Please copy the regression excerpt below in full, with no changes.

EXCERPT TO READ
=== Section Start ===
I tried various combinations:
| Model | R² | Adj R² | AIC | Significant Variables |
|---|---|---|---|---|
| y~x6+x9 | 0.9992 | 0.9991 | 213.9 | x6***, x9*** |
| y~x3+x6+x9 | 0.9992 | 0.9991 | 214.6 | x6***, x9*** |
| y~x4+x6+x9 | 0.9992 | 0.9990 | 215.4 | x6***, x9*** |
| y~x7+x6+x9 | 0.9993 | 0.9991 | 213.1 | x6***, x9*** |
| y~x3+x7+x6+x9 | 0.9994 | 0.9992 | 212.8 | x6***, x9*** |
No matter what variable I added, only x6 and x9 remained consistently significant. Adding other variables didn't produce significant coefficients, and AIC didn't improve.
Final model:
$$\hat{y} = -376.55 + 0.94 \times x_6 + 1.39 \times x_9$$- x6 (rural per capita consumption expenditure): Coefficient 0.94. For every 1 yuan increase in consumption expenditure, disposable income rises by about 0.94 yuan. The consumption-to-income relationship is nearly 1:1 — this looks more like an accounting identity than a causal mechanism.
- x9 (effective irrigated area): Coefficient 1.39. For every additional 1,000 hectares of effective irrigated area, per capita disposable income increases by about 1.39 yuan. This is the only "real" driver — improvements in agricultural infrastructure do raise rural income.
VIF for both was 1.55. Durbin-Watson = 2.30. Residuals passed normality (Shapiro-Wilk p = 0.391). Model diagnostics were fine. The problem was just that the explanatory power was paper-thin.
=== Section End ===
SUPPLIED INFORMATION
=== Section Start ===
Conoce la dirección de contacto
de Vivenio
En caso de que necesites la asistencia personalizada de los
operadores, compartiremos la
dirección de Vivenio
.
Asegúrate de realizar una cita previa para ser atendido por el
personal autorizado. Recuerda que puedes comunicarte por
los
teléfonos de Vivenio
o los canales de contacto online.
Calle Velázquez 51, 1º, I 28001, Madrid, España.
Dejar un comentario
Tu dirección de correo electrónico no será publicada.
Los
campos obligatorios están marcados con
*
=== Section End ===
EXERCISE RESPONSE
I tried various combinations:
| Model | R² | Adj R² | AIC | Significant Variables |
|---|---|---|---|---|
| y~x6+x9 | 0.9992 | 0.9991 | 213.9 | x6***, x9*** |
| y~x3+x6+x9 | 0.9992 | 0.9991 | 214.6 | x6***, x9*** |
| y~x4+x6+x9 | 0.9992 | 0.9990 | 215.4 | x6***, x9*** |
| y~x7+x6+x9 | 0.9993 | 0.9991 | 213.1 | x6***, x9*** |
| y~x3+x7+x6+x9 | 0.9994 | 0.9992 | 212.8 | x6***, x9*** |
No matter what variable I added, only x6 and x9 remained consistently significant. Adding other variables didn't produce significant coefficients, and AIC didn't improve.
Final model:
$$\hat{y} = -376.55 + 0.94 \times x_6 + 1.39 \times x_9$$- x6 (rural per capita consumption expenditure): Coefficient 0.94. For every 1 yuan increase in consumption expenditure, disposable income rises by about 0.94 yuan. The consumption-to-income relationship is nearly 1:1 — this looks more like an accounting identity than a causal mechanism.
- x9 (effective irrigated area): Coefficient 1.39. For every additional 1,000 hectares of effective irrigated area, per capita disposable income increases by about 1.39 yuan. This is the only "real" driver — improvements in agricultural infrastructure do raise rural income.
VIF for both was 1.55. Durbin-Watson = 2.30. Residuals passed normality (Shapiro-Wilk p = 0.391). Model diagnostics were fine. The problem was just that the explanatory power was paper-thin.